Have you ever wanted to experience the world of the forest at faerie-scale? A new exhibit this fall at the Florence Griswold Museum will offer the opportunity to do just that! Come and learn all about the latest happenings at the Museum as we host David D.J. Rau, Curator of Visitor Engagement, in the Buel room of the Essex Library on Sept. 19. Well known as the site of one of the more famous Impressionist colonies of painters in the United States, its interpretation of the historic Florence Griswold House, as well as its collections of American art and artifacts and innovative programming, the Florence Griswold Museum in Old Lyme offers something for everyone!
About David D.J. Rau:
David D.J. Rau has been the Curator of Visitor Engagement (originally Director of Education & Outreach) at the Florence Griswold Museum in Old Lyme since 1998. Rau holds a master’s degree in the History of Art and a Certificate in Museum Practice from the University of Michigan in Ann Arbor.

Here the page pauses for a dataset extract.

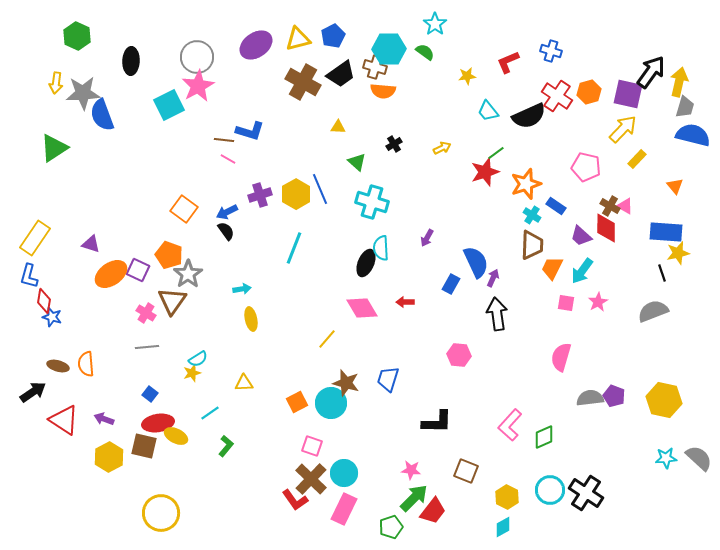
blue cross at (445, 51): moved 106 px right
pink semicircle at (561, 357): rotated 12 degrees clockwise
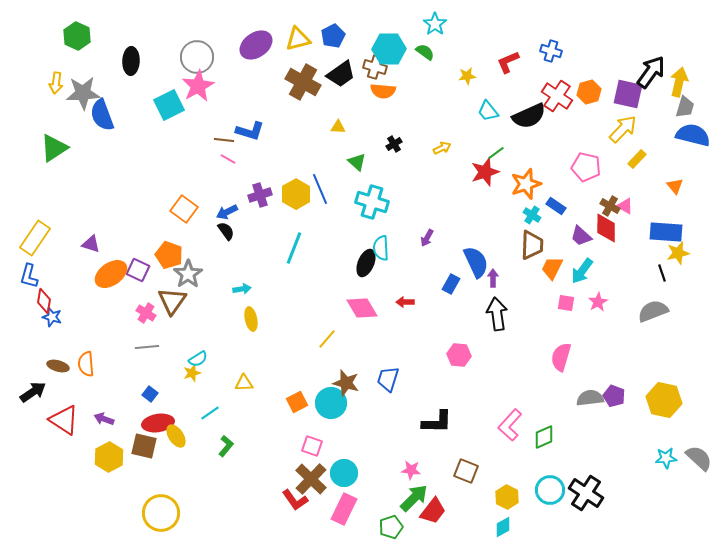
purple arrow at (493, 278): rotated 24 degrees counterclockwise
yellow ellipse at (176, 436): rotated 30 degrees clockwise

Since his arrival at the Florence Griswold Museum, Rau has initiated a broad array of new educational programming at the Museum, designed to promote active, experiential, and life-long learning opportunities for diverse audiences. Shortly after arriving at the Museum, he worked closely with architects in the design and outfitting of the Hartman Education Center as an active maker space for students, families, and adults. Rau played a key role in the reinterpretation of the Griswold House as a boardinghouse for the Lyme Art Colony as well as a related series of on-line learning resources. In 2008, in the wake of the economic downturn, he was asked by the Museum’s director to propose something “spectacular” that would become a magnet for family audiences. In 2009, he initiated an outdoor exhibition program called Wee Faerie Village that invited audiences of all ages to go on a themed tour of miniaturized dwellings (created by artists, schools, and design professionals) all over the historic site. An overnight success, this has become a signature program each October, attracting thousands of visitors with different themes each year. Wee Faerie Village was recognized by the AAM in 2010 as one of the top three examples of innovation and creativity in an American museum that year.
Rau has held positions at Cranbrook Art Museum in Bloomfield Hills, Michigan; The Henry Ford Museum and Greenfield Village, Dearborn, Michigan; and The Currier Gallery of Art, Manchester, New Hampshire. He also currently teaches in the Museum Studies program at Connecticut College.